*Questions to answer:*
**1)** Reproduce word for word the passage of the Common Rotation review that begins at "Pac may be the" and stops after "and bass, respectively.".
**2)** Pick up the review of Common Rotation's CD The Big Fear where it stops, and keep writing it.

*Excerpt to read:*
>>>
Arts & Entertainment
 

'Rotation' embraces change

By Zach Lee
The Daily Cougar

Change. It's something we fear, but it's also an inescapable part of life. 2Pac said it's "just the way it is -- things'll never be the same."

Pac may be the only influence that doesn't show on its new CD, The Big Fear, but Common Rotation embraces everything change has to offer. The band's name is an acknowledgement of the numerous lineup changes that have taken place already in the its short history. Singer/songwriter Eric Kufs and second vocalist Adam Busch are the only two constants. Primetime TV fans may recognize Busch as the sinister Warren on "Buffy the Vampire Slayer." On this CD, Prof. Ken Beck and Mike Uhler round out the cast playing drums and bass, respectively.

Each of the two vocalists has his own style to add to the mix. One (since they are both listed as singing each song, it's not clear who is who) has a distinctly pop voice, and the other sings with an undeniably country twang. Combined, they add a new dimension to the music, which isn't terribly great by itself. "Indie Rockin'" is much closer than the rest of the album to pop music, and the choppy guitars in the chorus sound like evidence that the band committed the unforgivable sin of ripping off Good Charlotte. As a whole, the sound is hard to describe, though it has spawned comparisons to The Barenaked Ladies. The band's Web site (www.commonrotation.com) calls it "intelligent, eclectic acoustic guitar-driven pop music," but background fiddles on several songs make it impossible for an accurate description to leave out the country influence. Even then, the description leaves out the obvious reggae flavor in "Sit Down."
<<<
(Transcribed page contents)
>>>
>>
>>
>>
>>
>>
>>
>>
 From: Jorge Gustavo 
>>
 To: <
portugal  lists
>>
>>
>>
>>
<<<
*Numbered responses:*
**1)**
Pac may be the only influence that doesn't show on its new CD, The Big Fear, but Common Rotation embraces everything change has to offer. The band's name is an acknowledgement of the numerous lineup changes that have taken place already in the its short history. Singer/songwriter Eric Kufs and second vocalist Adam Busch are the only two constants. Primetime TV fans may recognize Busch as the sinister Warren on "Buffy the Vampire Slayer." On this CD, Prof. Ken Beck and Mike Uhler round out the cast playing drums and bass, respectively.

**2)**
"Indie Rockin'," hangs on as one of the CDs better songs, along with "Prime Time" and a country-flavored cover of They Might Be Giants' "Don't Let's Start."

The lyrics of "Post Modern" are interesting, even in the long chorus. The lyrics begin by metaphorically moving classical arts aside for television (more change), and they go on to speak of dismay at artistic pretension. "I'm getting tired of discussing the poetry of your second act/psychoanalyzing just how I'll react/to your latest creation. It's delusional grandeur/I switch on the TV because I can't stand to look at you."

Other than that, there's nothing too impressive about the album or the band. The liner notes consist of "long winded beatnik-type list of unrelated metaphors." That's what it calls itself, and it's all too true -- pretty lame.

All said, Common Rotation is a very singular band, not falling directly into any of the molds prepared for new musical talent. Instead, it pulls off a combination of several types of music that stretches across many musical boundaries. The band's only real problem is that they may be trying a bit too hard to be artists. Even some of their light-hearted style comes across as forced, but that's the nature of change -- sometimes it has to be forced.

The Big Fear

Common Rotation

Independent Release

The verdict: Embrace the future.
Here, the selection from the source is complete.